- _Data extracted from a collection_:

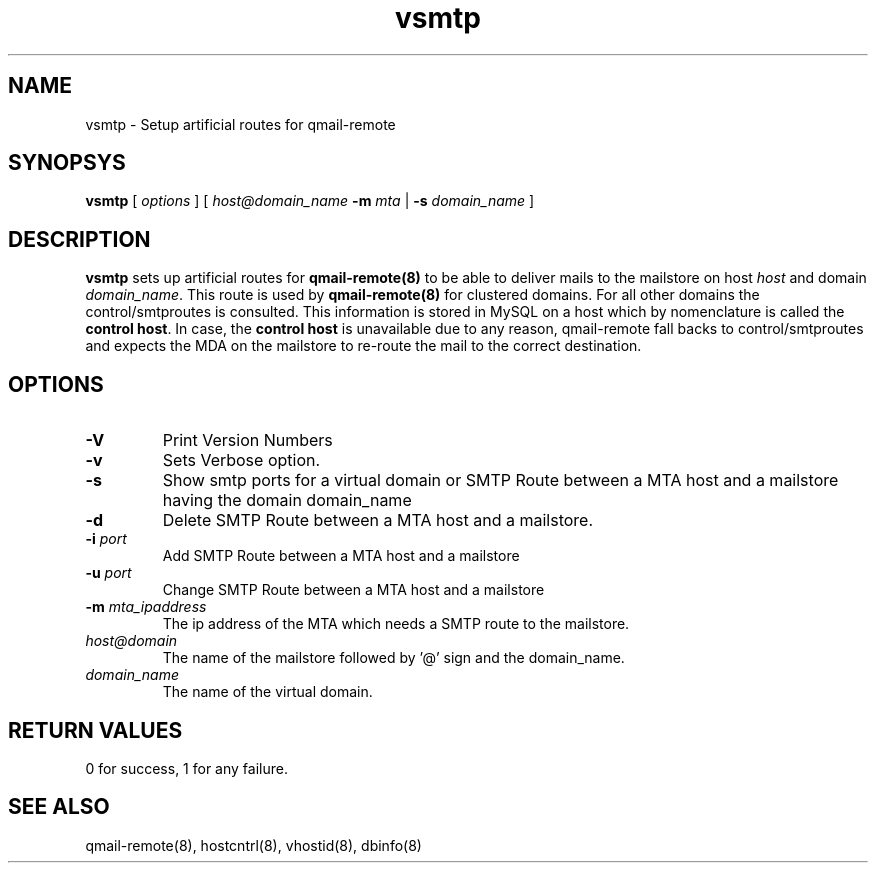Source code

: .LL 8i
.TH vsmtp 8
.SH NAME
vsmtp \- Setup artificial routes for qmail-remote

.SH SYNOPSYS
.B vsmtp
[
.I options
]
[
.I host@domain_name
\fB\-m\fR \fImta\fR
|
\fB\-s\fR \fIdomain_name\fR
]

.SH DESCRIPTION
.PP
\fBvsmtp\fR sets up artificial routes for \fBqmail-remote(8)\fR to be able to deliver mails to the
mailstore on host \fIhost\fR and domain \fIdomain_name\fR. This route is used by \fBqmail-remote(8)\fR
for clustered domains. For all other domains the control/smtproutes is consulted. This information
is stored in MySQL on a host which by nomenclature is called the \fBcontrol host\fR. In case,
the \fBcontrol host\fR is unavailable due to any reason, qmail-remote fall backs to
control/smtproutes and expects the MDA on the mailstore to re-route the mail to the correct
destination.

.SH OPTIONS
.PP
.TP
\fB\-V\fR
Print Version Numbers
.TP
\fB\-v\fR
Sets Verbose option.
.TP
\fB\-s\fR
Show smtp ports for a virtual domain or SMTP Route between a MTA host and a mailstore having
the domain domain_name
.TP
\fB\-d\fR
Delete SMTP Route between a MTA host and a mailstore.
.TP
\fB\-i\fR \fIport\fR
Add SMTP Route between a MTA host and a mailstore
.TP
\fB\-u\fR \fIport\fR
Change SMTP Route between a MTA host and a mailstore
.TP
\fB\-m\fR \fImta_ipaddress\fR
The ip address of the MTA which needs a SMTP route to the mailstore.
.TP
\fIhost@domain\fR
The name of the mailstore followed by '@' sign and the domain_name.
.TP
\fIdomain_name\fR
The name of the virtual domain.

.SH RETURN VALUES
0 for success, 1 for any failure.

.SH "SEE ALSO"
qmail-remote(8), hostcntrl(8), vhostid(8), dbinfo(8)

- _Work instruction_: Copy every record exactly as it appears, apart from any pictures.

- _Answer to the problem_:
Source code

: .LL 8i
.TH vsmtp 8
.SH NAME
vsmtp \- Setup artificial routes for qmail-remote

.SH SYNOPSYS
.B vsmtp
[
.I options
]
[
.I host@domain_name
\fB\-m\fR \fImta\fR
|
\fB\-s\fR \fIdomain_name\fR
]

.SH DESCRIPTION
.PP
\fBvsmtp\fR sets up artificial routes for \fBqmail-remote(8)\fR to be able to deliver mails to the
mailstore on host \fIhost\fR and domain \fIdomain_name\fR. This route is used by \fBqmail-remote(8)\fR
for clustered domains. For all other domains the control/smtproutes is consulted. This information
is stored in MySQL on a host which by nomenclature is called the \fBcontrol host\fR. In case,
the \fBcontrol host\fR is unavailable due to any reason, qmail-remote fall backs to
control/smtproutes and expects the MDA on the mailstore to re-route the mail to the correct
destination.

.SH OPTIONS
.PP
.TP
\fB\-V\fR
Print Version Numbers
.TP
\fB\-v\fR
Sets Verbose option.
.TP
\fB\-s\fR
Show smtp ports for a virtual domain or SMTP Route between a MTA host and a mailstore having
the domain domain_name
.TP
\fB\-d\fR
Delete SMTP Route between a MTA host and a mailstore.
.TP
\fB\-i\fR \fIport\fR
Add SMTP Route between a MTA host and a mailstore
.TP
\fB\-u\fR \fIport\fR
Change SMTP Route between a MTA host and a mailstore
.TP
\fB\-m\fR \fImta_ipaddress\fR
The ip address of the MTA which needs a SMTP route to the mailstore.
.TP
\fIhost@domain\fR
The name of the mailstore followed by '@' sign and the domain_name.
.TP
\fIdomain_name\fR
The name of the virtual domain.

.SH RETURN VALUES
0 for success, 1 for any failure.

.SH "SEE ALSO"
qmail-remote(8), hostcntrl(8), vhostid(8), dbinfo(8)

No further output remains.